Scientists identified mechanisms that generate more frequent thunderstorms

Scientists identified a mechanism by which small particles in the atmosphere can generate more frequent thunderstorms.

Natural and anthropogenic aerosols play a significant role in developing convective clouds, and more specifically, thunderstorms. Numerous studies also suggest that thunderstorms are often stronger in the presence of high concentrations of aerosols.

Well, the association between aerosols and thunderstorms are being studied for decades, but the mechanism behind this is not well-understood.

MIT scientists seem to figure out the mechanism through which aerosols shoot up thunderstorms in tropical regions.

Scientists used idealized simulations of cloud dynamics. They discovered that aerosols’ high concentrations increase the humidity in the air surrounding clouds, hence enhancing thunderstorm activity.

This new mechanism is being called as ‘humidity-entrainment’ mechanism. It could be used in weather and climate models to predict how a region’s thunderstorm activity might vary with changing aerosol levels.

Tim Cronin, assistant professor of atmospheric science at MIT, said“It’s possible that, by cleaning up pollution, places might experience fewer storms. Overall, this provides a way that humans may have a footprint on the climate that we haven’t appreciated much in the past.”

The idealized model used in the study simulates the dynamics of clouds in a volume representing Earth’s atmosphere over a 128-kilometer-wide square of the tropical ocean. The box is divided into the grid so that scientists can observe how parameters like relative humidity change in individual grid cells as they tune certain conditions in the model.

When scientists ran simulations, it represented the effects of increased aerosol concentrations by increasing the concentration of water droplets in clouds. They then suppressed the processes thought to drive two previously proposed mechanisms to see if thunderstorms still increased when they turned up aerosol concentrations.

When these processes were shut off, the simulation still generated more intense thunderstorms with higher aerosol concentrations.

Abbott said, “That told us these two previously proposed ideas weren’t what were producing changes in convection in our simulations.”

By digging through the literature on cloud dynamics, scientists found previous work highlighting a relationship between cloud temperature and the humidity of the surrounding air. These studies showed that as clouds rise, they mix with the clear air around them, evaporating some of their moisture and, as a result cooling the clouds themselves.

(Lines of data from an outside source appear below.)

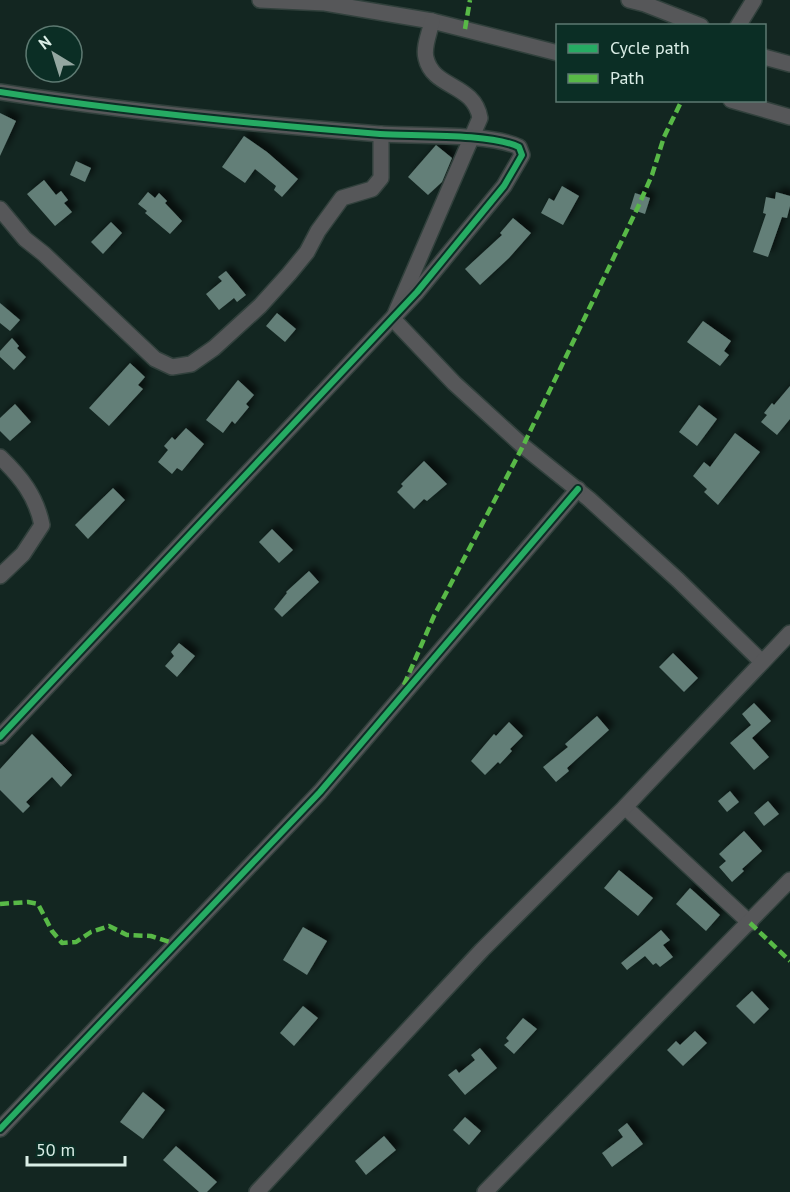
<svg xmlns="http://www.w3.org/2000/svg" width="790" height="1192" font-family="'PT Sans',sans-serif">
  <defs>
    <filter id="shadow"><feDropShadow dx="5.5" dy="-5.5" stdDeviation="3" flood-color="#0009"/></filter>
  </defs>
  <rect width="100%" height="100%" fill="#132621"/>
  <g fill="#647f78" filter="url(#shadow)">
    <path d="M0 113 16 121 0 156Z"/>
    <path d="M244 136 267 152 298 179 282 197 274 190 276 186 255 169 245 183 222 167Z"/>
    <path d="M436 145 452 158 442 182 428 195 408 177Z"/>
    <path d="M76 161 91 168 85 182 70 175Z"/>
    <path d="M44 180 56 195 61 191 68 200 64 203 72 212 55 226 27 194Z"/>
    <path d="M562 186 579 196 563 225 541 213 549 198 554 201Z"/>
    <path d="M148 192 155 198 159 193 167 201 165 203 182 221 170 234 145 213 147 211 138 204Z"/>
    <path d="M776 192 790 196V206L787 218 782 217 768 257 753 252 766 214 763 213 766 197 775 199Z"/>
    <path d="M635 193 650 198 645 214 630 209Z"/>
    <path d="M513 218 531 233 509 258 480 285 465 269 502 235 500 233Z"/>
    <path d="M111 222 122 233 103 254 91 242Z"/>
    <path d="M226 271 246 295 237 302 234 298 219 310 206 294 222 281 218 277Z"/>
    <path d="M0 303 20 320 10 331 0 323Z"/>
    <path d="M277 313 296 329 285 342 266 326Z"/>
    <path d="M703 321 731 341 724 351 729 355 720 366 687 342Z"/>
    <path d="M12 338 19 346 17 348 26 357 14 370 0 357V351Z"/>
    <path d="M130 363 145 377 138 385 143 389 109 426 89 408Z"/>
    <path d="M238 380 254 395 246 404 249 407 235 424 232 421 223 433 206 420Z"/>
    <path d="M790 386V419L777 435 761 422 767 415 764 413 772 403 774 405Z"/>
    <path d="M15 404 31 422 10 441 0 431V418Z"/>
    <path d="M699 405 717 419 697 446 679 432Z"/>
    <path d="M186 428 204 444 182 471 177 468 172 474 158 462 168 450 164 446 172 437 175 440Z"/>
    <path d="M735 433 760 452 718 505 704 492 707 489 693 476 704 462 710 467Z"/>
    <path d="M424 461 447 484 427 501 424 499 414 509 397 492 403 486 401 484Z"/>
    <path d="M113 488 125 500 88 539 75 525Z"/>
    <path d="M272 529 293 550 279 563 259 542Z"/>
    <path d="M309 571 319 582 282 617 274 609 287 593 286 592Z"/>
    <path d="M179 643 195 656 177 677 165 666 174 656 171 652Z"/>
    <path d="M673 653 698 678 684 692 659 667Z"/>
    <path d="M754 703 771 721 752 738 769 757 754 770 730 743 751 725 742 714Z"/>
    <path d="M597 716 609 730 567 768 569 771 556 782 543 767 568 747 565 744Z"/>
    <path d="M509 722 523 736 510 749 512 751 500 764 498 762 485 775 471 761 494 734 496 736Z"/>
    <path d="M32 734 72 775 61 787 52 777 26 802 30 806 23 813 0 790V769Z"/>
    <path d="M730 791 739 802 727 812 718 801Z"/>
    <path d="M768 801 779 814 764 826 754 813Z"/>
    <path d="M744 831 762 851 742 869 744 871 732 882 719 867 726 861 719 854Z"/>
    <path d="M619 870 653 898 638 916 604 888Z"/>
    <path d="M690 888 720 915 706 931 676 904Z"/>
    <path d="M303 927 327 941 307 975 283 960Z"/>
    <path d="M661 930 670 940 663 945 673 957 660 967 656 963 653 965 645 956 627 970 621 963Z"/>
    <path d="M752 991 769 1009 754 1024 736 1006Z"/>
    <path d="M303 1006 318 1018 294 1046 280 1033Z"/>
    <path d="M523 1018 537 1029 514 1054 504 1045 509 1041 506 1038Z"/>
    <path d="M695 1031 707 1043 683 1066 667 1050 676 1041 680 1045Z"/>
    <path d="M480 1048 497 1068 465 1095 448 1075 456 1069 459 1073 475 1060 471 1055Z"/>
    <path d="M143 1092 165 1110 143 1139 120 1122Z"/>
    <path d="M465 1117 481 1131 469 1145 453 1130Z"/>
    <path d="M627 1123 643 1144 612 1167 602 1153 623 1137 618 1130Z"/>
    <path d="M384 1136 396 1150 366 1175 355 1161Z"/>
    <path d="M176 1146 217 1182 207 1192H199L163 1160Z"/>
  </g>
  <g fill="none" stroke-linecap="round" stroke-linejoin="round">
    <g stroke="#31403c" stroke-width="18">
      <g id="minor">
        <path d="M260 0 325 3 432 21 558 53"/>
        <path d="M629 0 645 4 701 26"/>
        <path d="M432 21C430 32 423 47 426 58 433 89 474 83 480 118L393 319 454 383 523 446 589 499 678 580 762 662"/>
        <path d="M738 26 754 0"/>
        <path d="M764 57 790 64"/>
        <path d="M0 92C126 112 253 124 380 134 414 136 491 133 519 147L522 155 504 186 417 292 0 737"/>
        <path d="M731 100 790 117"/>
        <path d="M0 209 25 239 44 254 155 359 172 367 191 364 214 348 260 306 289 274 307 252 318 231 342 198 372 189 381 178V134"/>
        <path d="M0 457C21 477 36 496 42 525L23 554 0 576"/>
        <path d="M625 807 750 923"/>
        <path d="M0 1129 320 792 578 489"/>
        <path d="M257 1192 482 950 625 807 790 633"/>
        <path d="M485 1192 790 880"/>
      </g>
    </g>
    <use href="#minor" stroke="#565759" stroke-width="15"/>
    <g stroke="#58b947" stroke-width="4.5" stroke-dasharray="9 4.5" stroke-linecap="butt">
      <path d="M465 29 470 0"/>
      <path d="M404 685 434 616 523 446 638 207 652 175 664 137 682 100"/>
      <path d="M0 904 28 902 38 904 52 931 62 943 76 942 91 932 109 926 127 935 151 936 176 944"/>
      <path d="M750 923 790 961"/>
    </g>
    <g stroke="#0b2e25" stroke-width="10">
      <g id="cycleway">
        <path d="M0 92C126 112 253 124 380 134 414 136 491 133 519 147L522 155 504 186 417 292 0 737"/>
        <path d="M0 1129 320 792 578 489"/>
      </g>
    </g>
    <use href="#cycleway" stroke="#26ab63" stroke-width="6"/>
  </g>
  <rect x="556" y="24" width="210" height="78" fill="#0b2e25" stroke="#5e7a72" stroke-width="1.5"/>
  <rect x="568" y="44" width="30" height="9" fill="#26ab63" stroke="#5e7a72" stroke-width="1.5"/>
  <text x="610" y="54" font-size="18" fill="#daede6">Cycle path</text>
  <rect x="568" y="74" width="30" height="9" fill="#58b947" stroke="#5e7a72" stroke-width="1.5"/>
  <text x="610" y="84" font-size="18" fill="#daede6">Path</text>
  <g transform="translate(54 54) rotate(322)"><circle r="28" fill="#0b2e25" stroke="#5e7a72" stroke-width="1.5"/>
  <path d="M0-4.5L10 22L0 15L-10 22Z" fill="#94a7a1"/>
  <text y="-9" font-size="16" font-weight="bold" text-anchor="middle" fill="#daede6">N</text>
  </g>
  <path d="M27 1156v9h98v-9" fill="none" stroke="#daede6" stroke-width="3"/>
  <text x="36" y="1156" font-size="18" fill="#daede6" stroke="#0b2e25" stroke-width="4.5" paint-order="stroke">50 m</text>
</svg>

If the surrounding air is dry, it can soak up more of a cloud’s moisture and bring down its internal temperature, such that the cloud, laden with cold air, is slower to rise through the atmosphere. On the other hand, if the surrounding air is relatively humid, the cloud will be warmer as it evaporates and will rise more quickly, generating an updraft that could spin up into a thunderstorm.

Scientists wondered whether this mechanism might be at play in aerosols’ effect on thunderstorms. If a cloud contains many aerosol particles that suppress rain, it might be able to evaporate more water to its surroundings. In turn, this could increase the humidity of the surrounding air, providing a more favorable environment for the formation of thunderstorms. This chain of events, therefore, could explain aerosols’ link to thunderstorm activity.

They tested this idea using the same simulation, noting the temperature and relative humidity of each grid cell in and around clouds as they increased the aerosol concentration in the simulation. The concentrations they set ranged from low-aerosol conditions similar to remote regions over the ocean to high-aerosol environments similar to relatively polluted air near urban areas.

They found that low-lying clouds with high aerosol concentrations were less likely to rain out. Instead, these clouds evaporated water to their surroundings, creating a sticky layer of air that made it easier for air to rise quickly through the atmosphere as strong, storm-brewing updrafts.

Abbott said, “After you’ve established this humid layer relatively low in the atmosphere, you have a bubble of warm and moist air that can act as a seed for a thunderstorm. That bubble will have an easier time ascending to altitudes of 10 to15 kilometers, which is the depth clouds need to grow to act as thunderstorms.”

“This ‘humidity-entrainment’ mechanism, in which aerosol-laden clouds mix with and change the humidity of the surrounding air, seems to be at least one explanation for how aerosols drive thunderstorm formation, particularly in tropical regions where the air, in general, is relatively humid.”

“We’ve provided a new mechanism that should give you a reason to predict stronger thunderstorms in parts of the world with lots of aerosols.”

The results of this study are published in the journal Science.